Two attributes of each identified nucleosome are calculated, Occupancy and Fuzziness. Occupancy represents the sum of the tag counts that support the nucleosome position; higher scores indicate a more highly occupied nucleosome. Fuzziness indicates how well all of the scores are aligned in register. The Fuzziness value is the standard deviation of the population of scores from the peak; a high value indicates the nucleosome has a fuzzy or variable position, whereas a low value indicates the nucleosome is highly positioned. For both attributes, the scores are counted in a window representing 1/2 of a nucleosome length (74 bp) centered on the defined nucleosome midpoint. The size of this window is arbitrary but reasonable.

The identified nucleosomes are artificially set to 147 bp in length, centered at the maximum peak. A second script, get_actual_nuc_sizes.pl, can determine the actual nucleosome sizes based on paired-end reads in a BAM file. Because of stochastic positioning of nucleosomes in vivo, it is common to see 10-20% of the mapped nucleosomes exhibit predicted overlap with its neighbors.

PARAMETERS

The default values (window and buffer) were determined empirically using yeast nucleosomes and paired-end next generation sequencing. Parameters tested included windows of 140 to 180 bp in 5 bp increments, and buffers of 0 to 20 bp in 5 bp increments. In general, in order of importance, lower threshold, lower buffer sizes (with the exception of a buffer of 0 bp), and lower window sizes, lead to higher numbers of nucleosomes identified. The percentages of predicted nucleosome overlap and offcenter nucleosomes (where the observed tag dataset peak does not correspond to the reported nucleosome midpoint) generally increase as the number of nucleosomes are identified.

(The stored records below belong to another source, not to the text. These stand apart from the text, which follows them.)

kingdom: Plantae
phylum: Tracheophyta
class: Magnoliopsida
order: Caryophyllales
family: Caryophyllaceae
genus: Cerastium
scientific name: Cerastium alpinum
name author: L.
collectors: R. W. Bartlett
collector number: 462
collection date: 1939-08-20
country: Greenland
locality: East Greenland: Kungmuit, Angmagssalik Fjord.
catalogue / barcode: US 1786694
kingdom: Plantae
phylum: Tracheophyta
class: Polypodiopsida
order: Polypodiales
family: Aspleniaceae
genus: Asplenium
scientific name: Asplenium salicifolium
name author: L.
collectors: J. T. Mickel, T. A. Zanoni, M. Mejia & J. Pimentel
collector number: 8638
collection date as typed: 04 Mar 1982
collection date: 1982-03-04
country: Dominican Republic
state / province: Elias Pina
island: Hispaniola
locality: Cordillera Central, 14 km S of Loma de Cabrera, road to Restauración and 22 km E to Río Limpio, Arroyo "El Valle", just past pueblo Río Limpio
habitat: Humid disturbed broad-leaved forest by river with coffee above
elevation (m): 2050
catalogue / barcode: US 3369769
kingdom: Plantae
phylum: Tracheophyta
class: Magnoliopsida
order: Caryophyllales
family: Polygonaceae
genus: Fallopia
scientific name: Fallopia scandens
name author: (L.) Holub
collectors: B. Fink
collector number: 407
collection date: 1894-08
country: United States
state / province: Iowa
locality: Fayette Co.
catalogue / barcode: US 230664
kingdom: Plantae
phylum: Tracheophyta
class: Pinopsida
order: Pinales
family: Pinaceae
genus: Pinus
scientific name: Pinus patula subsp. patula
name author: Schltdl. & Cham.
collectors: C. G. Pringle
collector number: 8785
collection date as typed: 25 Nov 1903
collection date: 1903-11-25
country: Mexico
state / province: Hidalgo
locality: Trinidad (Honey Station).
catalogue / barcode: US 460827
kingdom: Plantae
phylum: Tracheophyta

Values should be optimized and adjusted empirically for new datasets and confirmed in a genome browser.

AUTHOR

Timothy J. Parnell, PhD
Howard Hughes Medical Institute
Dept of Oncological Sciences
Huntsman Cancer Institute
University of Utah
Salt Lake City, UT, 84112

This package is free software; you can redistribute it and/or modify it under the terms of the GPL (either version 1, or at your option, any later version) or the Artistic License 2.0.